# What the exercise asks:
Please filter the entries and return only the lines that include "bottom".

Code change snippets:
BEGIN

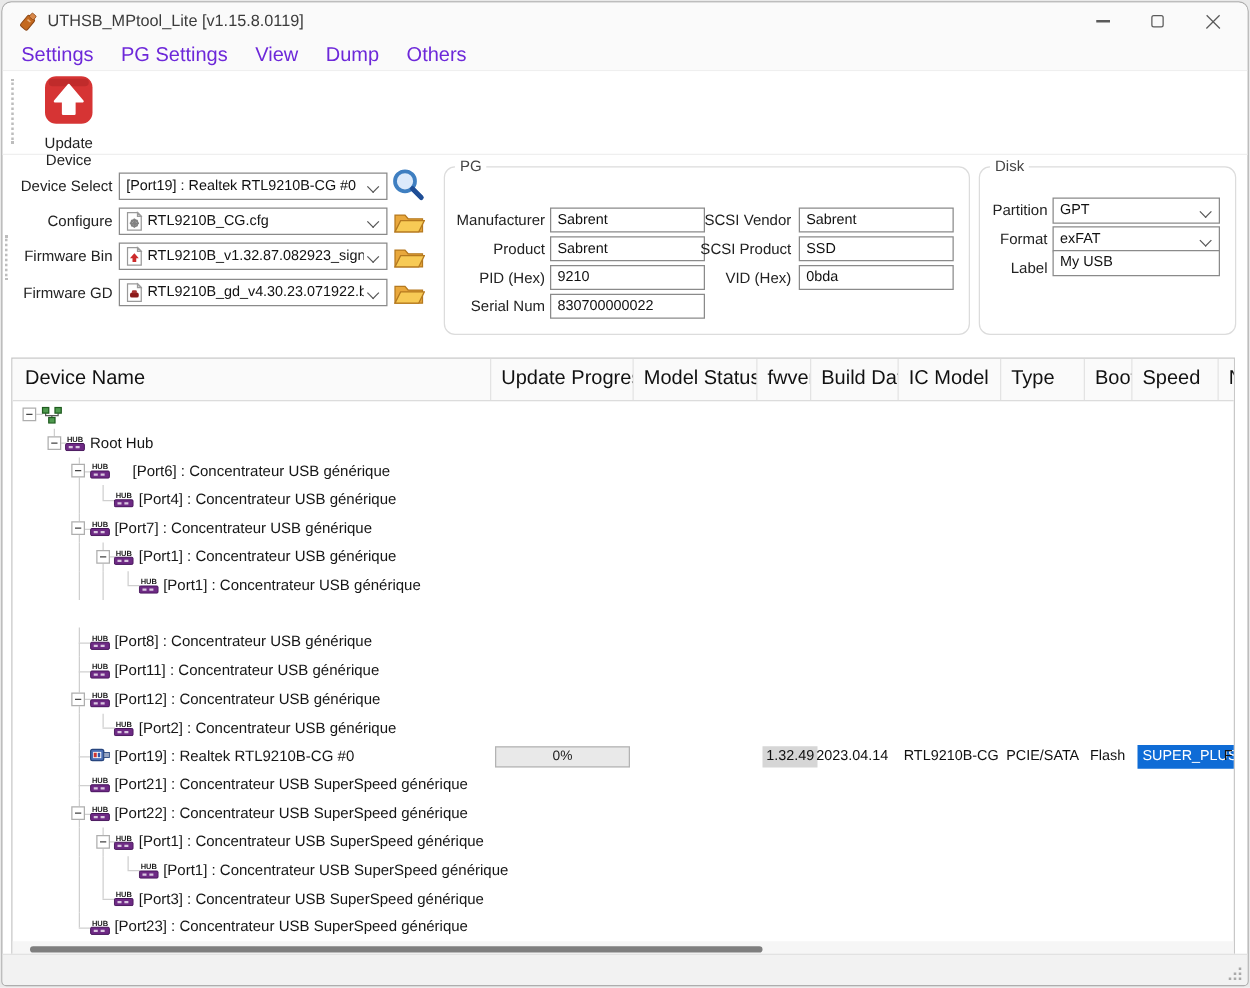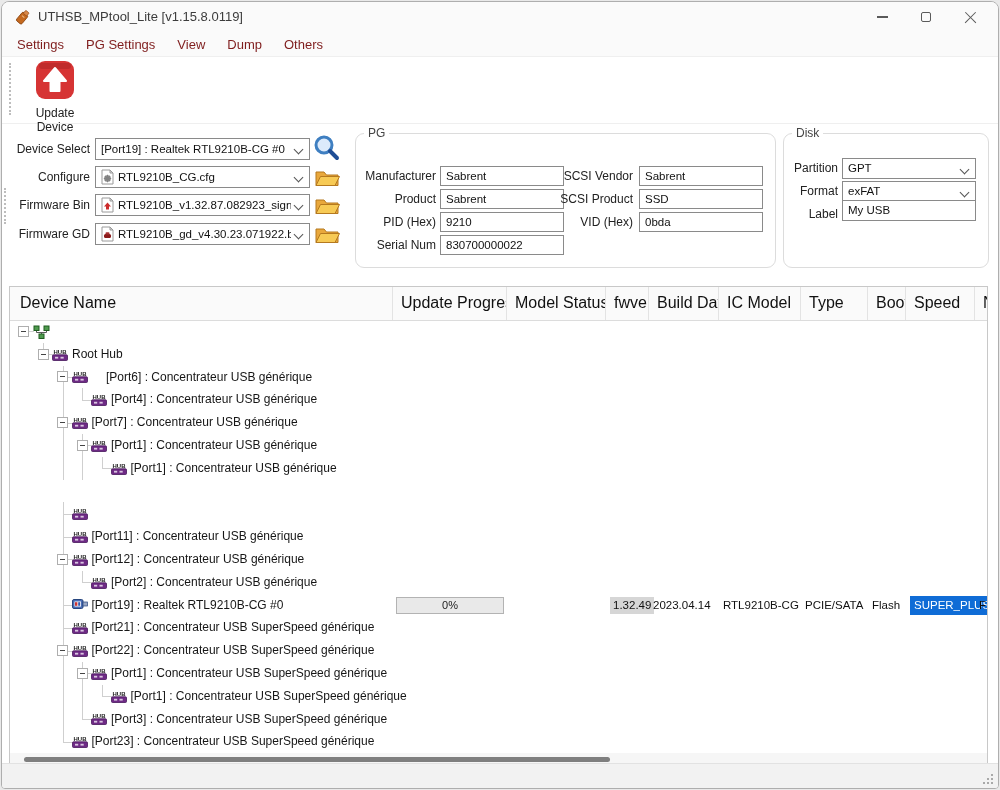--- a/index.html
+++ b/index.html
@@ -12,21 +12,21 @@
   .winbtns{position:absolute;right:6px;top:0;height:30px;display:flex;}
   .wbtn{width:44px;height:30px;display:flex;align-items:center;justify-content:center;}
   .glyph-min{width:11px;height:1.3px;background:#5a5a5a;}
   .glyph-max{width:10px;height:10px;border:1.2px solid #5a5a5a;border-radius:2px;box-sizing:border-box;}
   .glyph-close{position:relative;width:13px;height:13px;}
   .glyph-close::before,.glyph-close::after{content:"";position:absolute;left:-1px;top:6px;width:15px;height:1.3px;background:#5a5a5a;}
   .glyph-close::before{transform:rotate(45deg);}
   .glyph-close::after{transform:rotate(-45deg);}
   
   .menubar{position:absolute;left:0;top:30px;width:100%;height:25px;background:#fafafa;display:flex;align-items:center;padding-left:4px;box-sizing:border-box;border-bottom:1px solid #efefef;}
-  .menu-item{padding:0 11px;font-size:13px;color:#7f1d1d;line-height:25px;text-align:center;}
+  .menu-item{padding:0 11px;font-size:16px;color:#6d28d9;line-height:25px;text-align:center;}
   
   .toolbar{position:absolute;left:0;top:55px;width:100%;height:66px;background:#fff;border-bottom:1px solid #efefef;}
   .grip-v{position:absolute;border-left:2px dotted #bdbdbd;}
   .updbtn{position:absolute;left:14px;top:3px;width:78px;height:60px;text-align:center;}
   .updlabel{display:block;margin-top:2px;font-size:12px;color:#222;}
   
   .formzone{position:absolute;left:0;top:121px;width:100%;height:163px;}
   .flabel{position:absolute;left:0;width:88px;text-align:right;font-size:12px;color:#222;line-height:22px;white-space:nowrap;}
   .combo{position:absolute;left:93px;width:215px;height:22px;border:1px solid #8a8a8a;background:#fff;box-sizing:border-box;display:flex;align-items:center;padding:0 18px 0 5px;}
   .combo .ctext{font-size:11.5px;color:#111;white-space:nowrap;overflow:hidden;flex:1;}
@@ -326,20 +326,21 @@
           <div class="rail" style="left: 52.5px; top: 11.4px; height: 11.4px;"></div>
           <div class="stub" style="left: 52.5px; width: 10px; top: 11.4px;"></div>
           <span class="ticon" style="left: 61.5px; top: 4.9px;">
             <svg width="16" height="13">
               <text x="8" y="5.6" text-anchor="middle" font-size="6" font-weight="bold" fill="#1a1a1a" font-family="Liberation Sans,sans-serif">HUB</text>
               <rect x="0.5" y="6.8" width="15" height="5.7" rx="1" fill="#6e2a85" stroke="#46165a" stroke-width="0.8"></rect>
               <rect x="3" y="8.8" width="3.2" height="1.8" fill="#d9c6e0"></rect>
               <rect x="8.5" y="8.8" width="3.2" height="1.8" fill="#d9c6e0"></rect>
             </svg>
           </span>
+          <span class="tlabel" style="left: 81.5px;">[Port8] : Concentrateur USB générique</span>
         </div>
         <div class="trow" style="top: 205.2px;">
           <div class="rail" style="left: 52.5px; top: 0px; height: 11.4px;"></div>
           <div class="rail" style="left: 52.5px; top: 11.4px; height: 11.4px;"></div>
           <div class="stub" style="left: 52.5px; width: 10px; top: 11.4px;"></div>
           <span class="ticon" style="left: 61.5px; top: 4.9px;">
             <svg width="16" height="13">
               <text x="8" y="5.6" text-anchor="middle" font-size="6" font-weight="bold" fill="#1a1a1a" font-family="Liberation Sans,sans-serif">HUB</text>
               <rect x="0.5" y="6.8" width="15" height="5.7" rx="1" fill="#6e2a85" stroke="#46165a" stroke-width="0.8"></rect>
               <rect x="3" y="8.8" width="3.2" height="1.8" fill="#d9c6e0"></rect>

END

# Exercise output:
   .menubar{position:absolute;left:0;top:30px;width:100%;height:25px;background:#fafafa;display:flex;align-items:center;padding-left:4px;box-sizing:border-box;border-bottom:1px solid #efefef;}
   .toolbar{position:absolute;left:0;top:55px;width:100%;height:66px;background:#fff;border-bottom:1px solid #efefef;}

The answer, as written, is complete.